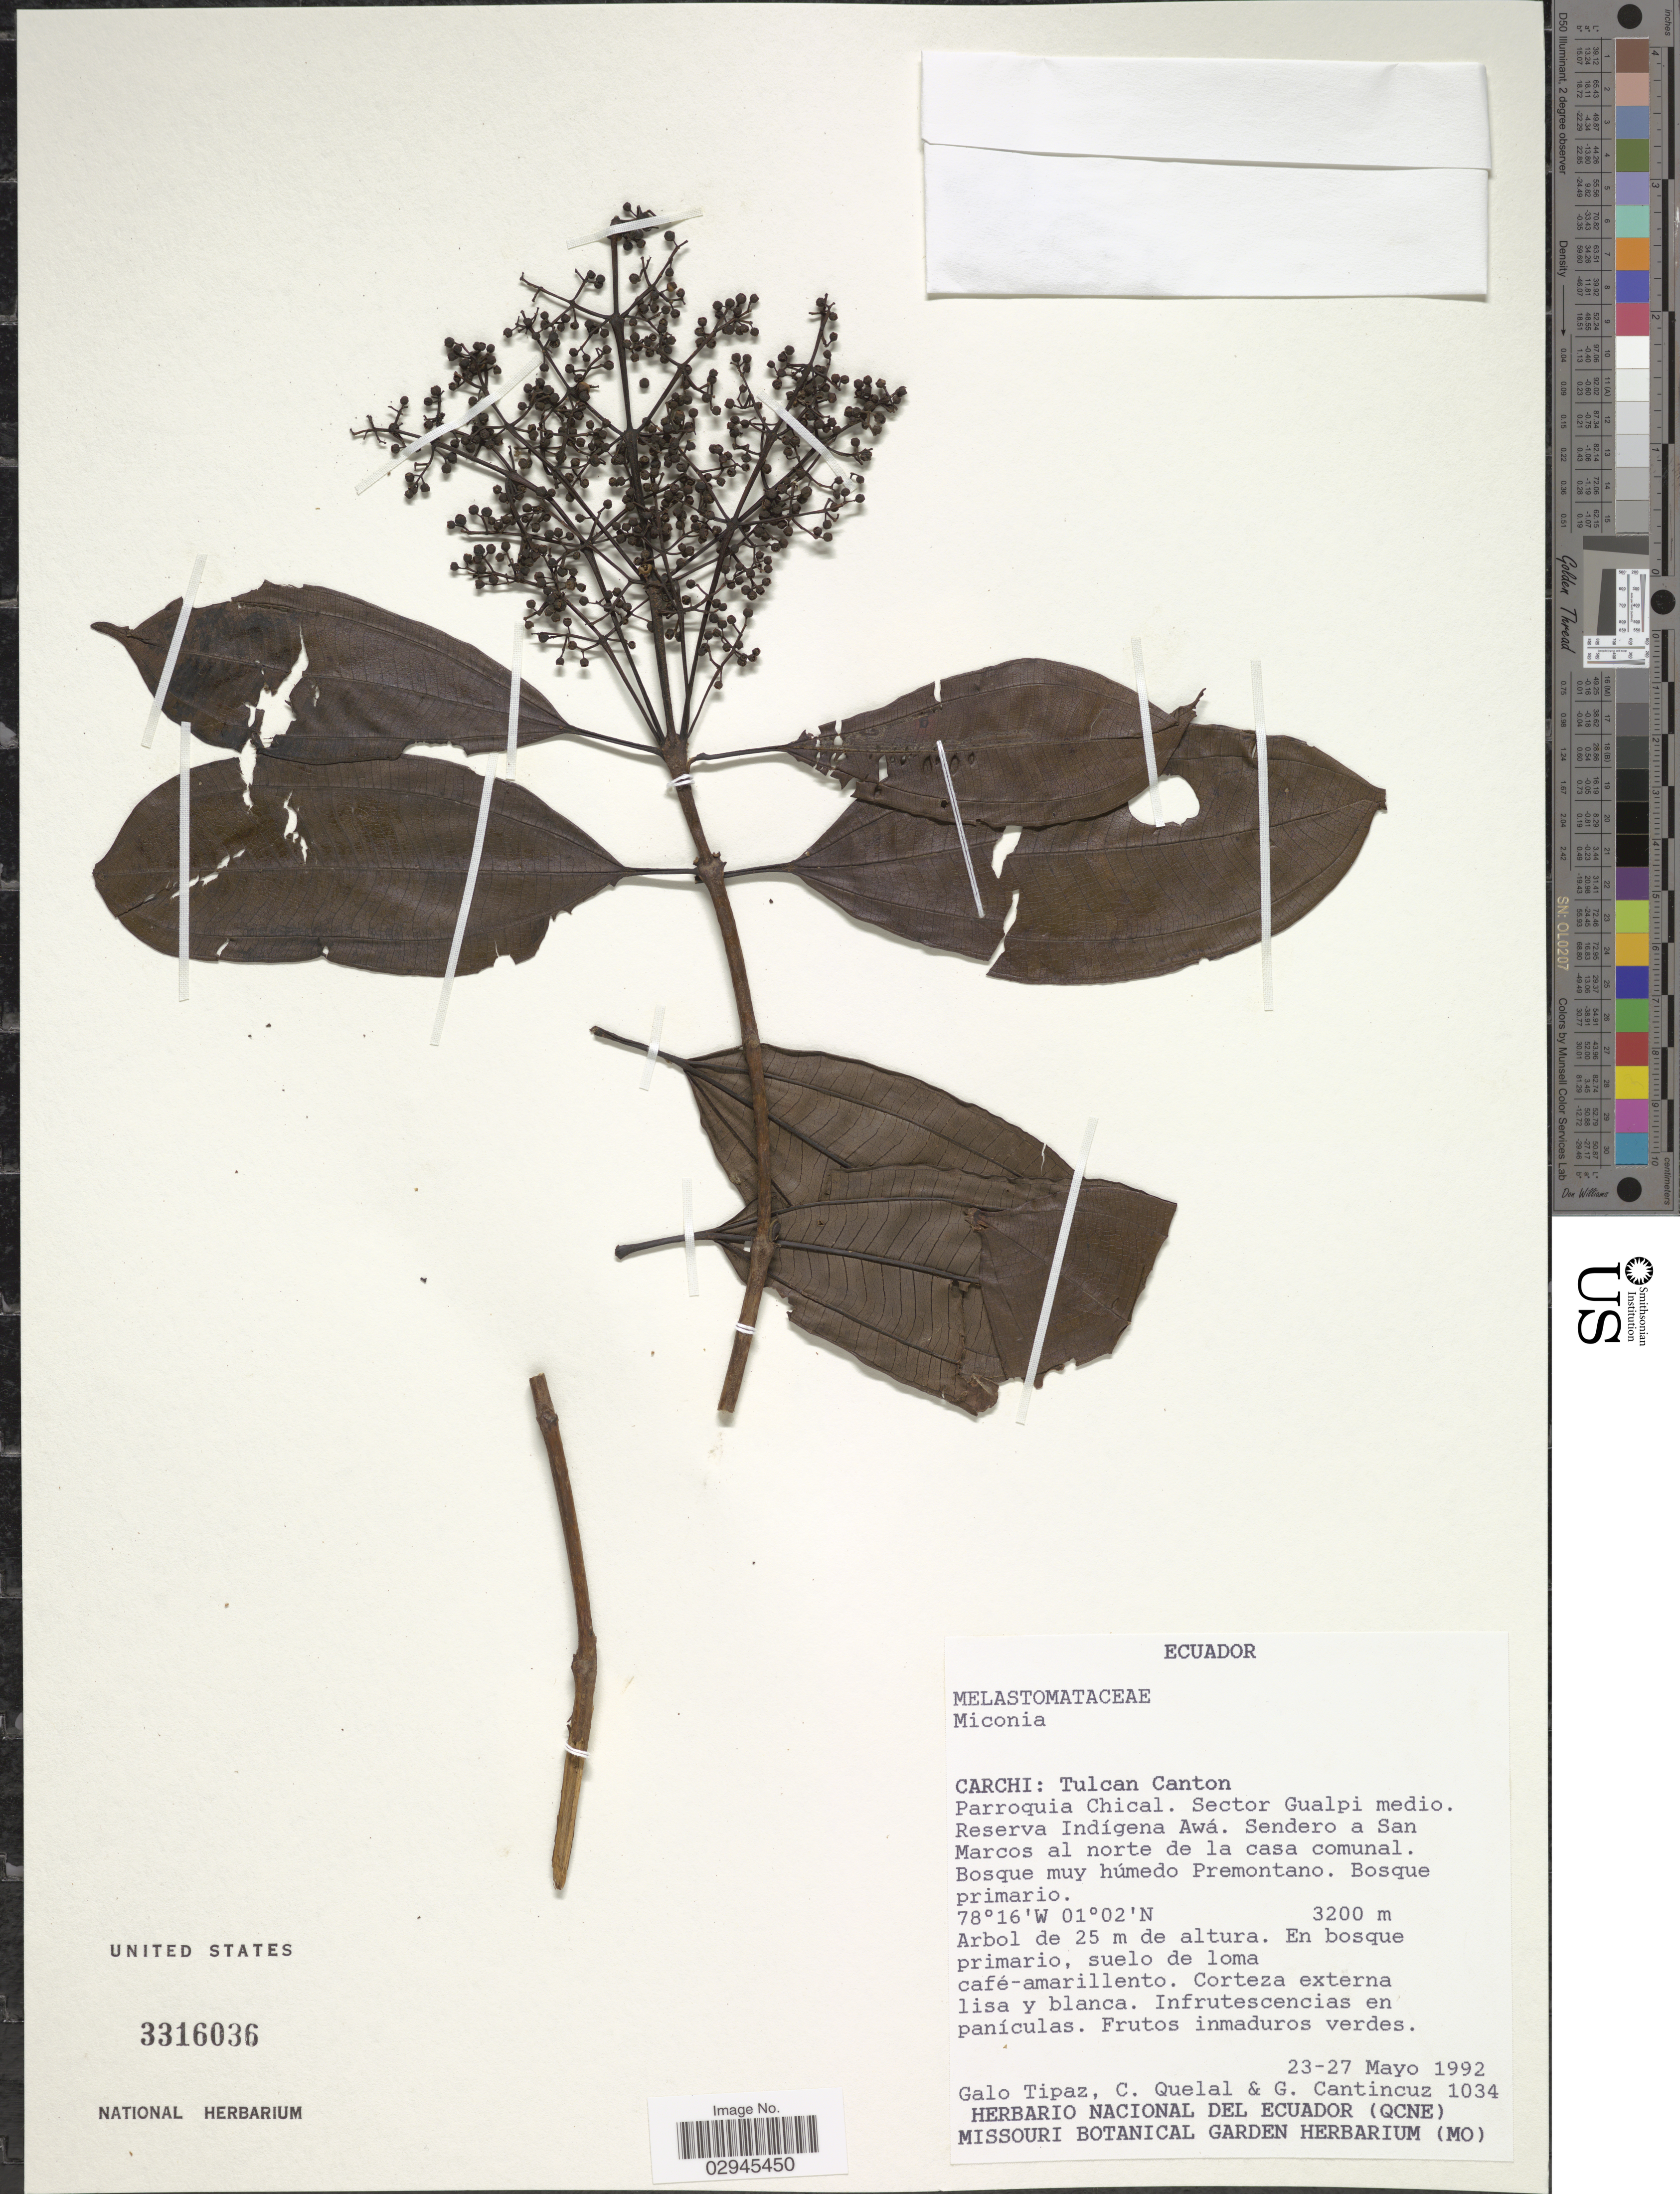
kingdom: Plantae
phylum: Tracheophyta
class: Magnoliopsida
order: Myrtales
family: Melastomataceae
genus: Miconia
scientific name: Miconia sp.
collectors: G. Tipaz, C. Quelal & G. Cantincuz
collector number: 1034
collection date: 1992-05-23/1992-05-27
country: Ecuador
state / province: Carchi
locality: Tulcan Canton. Parroquia Chical. Sector Gualpi medio. Reserva Indígena Awá. Sendero a San Marcos al norte de la casa comunal. Bosque muy húmedo Premontano.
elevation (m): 3200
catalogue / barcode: US 3316036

· · · · · · ·

- [Task objective] Update the records by replacing "collection date" with "date collected" wherever it appears, changing nothing else. Leave the pictures out of your answer.

- [Solution for this exercise]
kingdom: Plantae
phylum: Tracheophyta
class: Magnoliopsida
order: Myrtales
family: Melastomataceae
genus: Miconia
scientific name: Miconia sp.
collectors: G. Tipaz, C. Quelal & G. Cantincuz
collector number: 1034
date collected: 1992-05-23/1992-05-27
country: Ecuador
state / province: Carchi
locality: Tulcan Canton. Parroquia Chical. Sector Gualpi medio. Reserva Indígena Awá. Sendero a San Marcos al norte de la casa comunal. Bosque muy húmedo Premontano.
elevation (m): 3200
catalogue / barcode: US 3316036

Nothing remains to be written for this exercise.